We, however, disagree with the referee that we have to "...show that

the perturbations which are higher order in momentum destroy the

threshold singularity." In contrast, the protagonists of the nonlinear

Luttinger phenomenology should have shown already years ago that the

threshold power laws are stable against such terms. In our present

manuscript we take one step in this direction by showing that no

(exactly) solvable model in which relevant parts of the (bulk) momentum

dependence are kept can be derived in a straightforward way and analyze

the reason for this.

We emphasize, that we do not argue against any of the "classic" results

obtained for the x-ray edge problem; see the third paragraph of the

report.

In response to the requested changes we have revised the manuscript

as follows:

(1) We agree with the current referee that a comment on the papers by

Kitanine, Kozlowski, et al.. is important. In fact, an earlier version

of our submission contained such a comment which was, however,

criticized by the Editor. We made the mistake to remove it instead of

rewriting it. We now added a brief discussion on these papers (not only

J. Stat. Mech., P09001 but also arXiv:1811.06076) in the discussion

of Sect. 5 and hope that both the current editor and the current referee

are satisfied with this.

(2) In earlier rounds of reviewing we were asked by the referees and

the editors to shorten our discussion of Refs. [24-29] (Refs. [25-30]

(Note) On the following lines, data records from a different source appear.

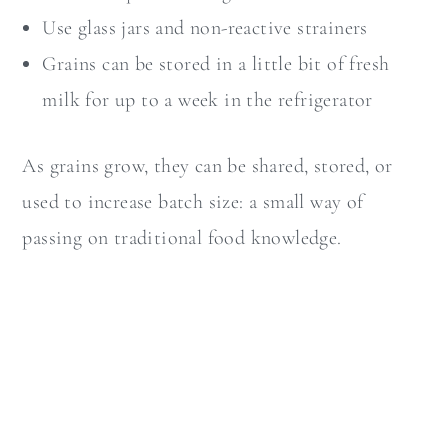
Use glass jars and non-reactive strainers
Grains can be stored in a little bit of fresh
milk for up to a week in the refrigerator
As grains grow, they can be shared, stored, or
used to increase batch size: a small way of
passing on traditional food knowledge.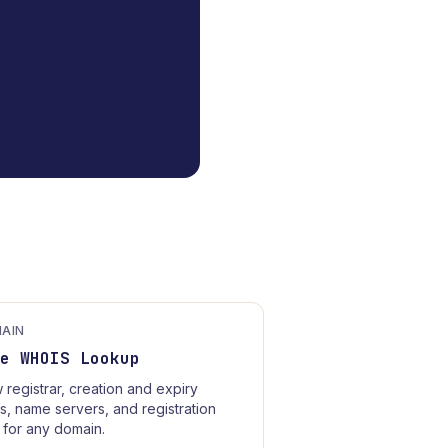
AIN
ee WHOIS Lookup
 registrar, creation and expiry
s, name servers, and registration
 for any domain.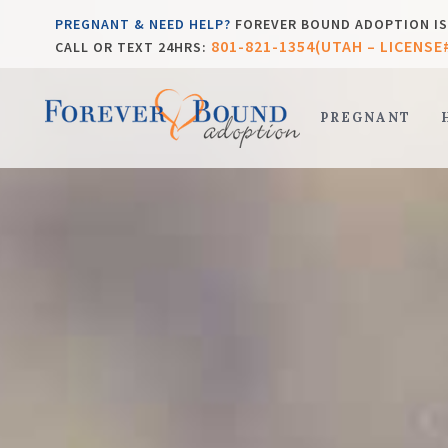
PREGNANT & NEED HELP?
FOREVER BOUND ADOPTION IS 
801-821-1354(UTAH – LICENSE
CALL OR TEXT 24HRS:
PREGNANT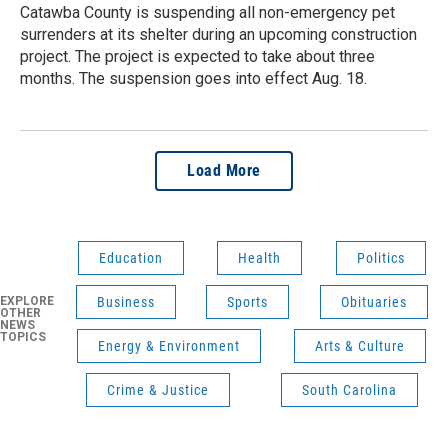
Catawba County is suspending all non-emergency pet
surrenders at its shelter during an upcoming construction
project. The project is expected to take about three
months. The suspension goes into effect Aug. 18.
Load More
Education
Health
Politics
EXPLORE
Business
Sports
Obituaries
OTHER
NEWS
TOPICS
Energy & Environment
Arts & Culture
Crime & Justice
South Carolina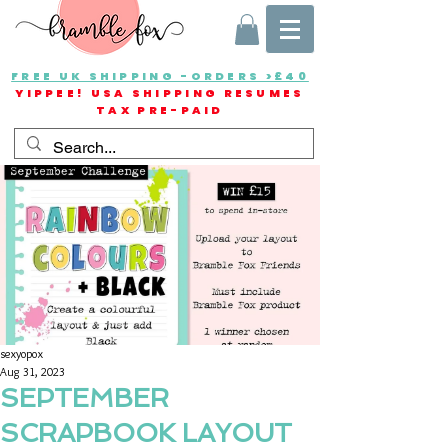
FREE UK SHIPPING -ORDERS >£40
YIPPEE! USA SHIPPING RESUMES
TAX PRE-PAID
sexyopox
Aug 31, 2023
SEPTEMBER
SCRAPBOOK LAYOUT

of the revised version) with the argument that the weaknesses are well

known. We agree with the current referee that it might be advantageous

to extend this discussion which would allow us to be more specific.

However, we feel that given the history of our submission we cannot

return to the former version. In any case, we do not believe that

"The criticism of Refs. [24-29] and the conclusion are too biased and

unjustified." We simply mention these important papers and briefly state

their limitations.

(3) We have rewritten our comment on the q-> 0 limit following Eq. (24)

along the lines suggested by the referee.

(4) We have amended our notation in Eq. (25) and added comments to clarify

which momentum we refer to.

We hope that our manuscript can now be accepted for publication.